MATERIAL TO PROCESS below:

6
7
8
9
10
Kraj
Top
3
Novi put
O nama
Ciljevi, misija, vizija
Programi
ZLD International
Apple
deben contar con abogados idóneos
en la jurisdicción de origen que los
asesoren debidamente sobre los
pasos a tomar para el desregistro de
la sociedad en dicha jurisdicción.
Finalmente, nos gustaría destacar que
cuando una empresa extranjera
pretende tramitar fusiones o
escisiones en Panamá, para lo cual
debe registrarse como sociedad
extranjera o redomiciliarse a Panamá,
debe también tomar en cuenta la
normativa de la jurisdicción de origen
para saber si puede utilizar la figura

End of MATERIAL TO PROCESS.
MATERIAL TO PROCESS below:

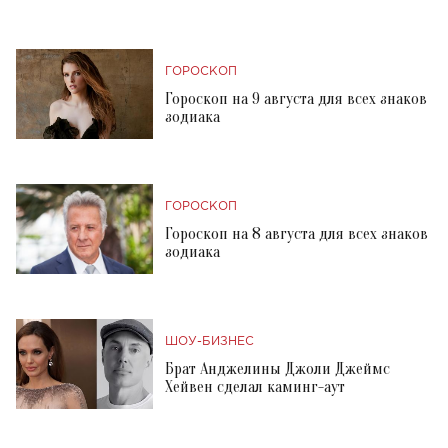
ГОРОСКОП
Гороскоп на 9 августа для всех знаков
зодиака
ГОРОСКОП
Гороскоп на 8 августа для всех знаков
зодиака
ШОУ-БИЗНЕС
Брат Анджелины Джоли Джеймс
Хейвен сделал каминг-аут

End of MATERIAL TO PROCESS.

### PROBLEM TO SOLVE:
Send back an exact copy of only the lines from the line with "la sociedad en dicha jurisdicción." up to and including the line with "para saber si puede utilizar la figura" in the data above.

### OUTPUT BELOW:
la sociedad en dicha jurisdicción.
Finalmente, nos gustaría destacar que
cuando una empresa extranjera
pretende tramitar fusiones o
escisiones en Panamá, para lo cual
debe registrarse como sociedad
extranjera o redomiciliarse a Panamá,
debe también tomar en cuenta la
normativa de la jurisdicción de origen
para saber si puede utilizar la figura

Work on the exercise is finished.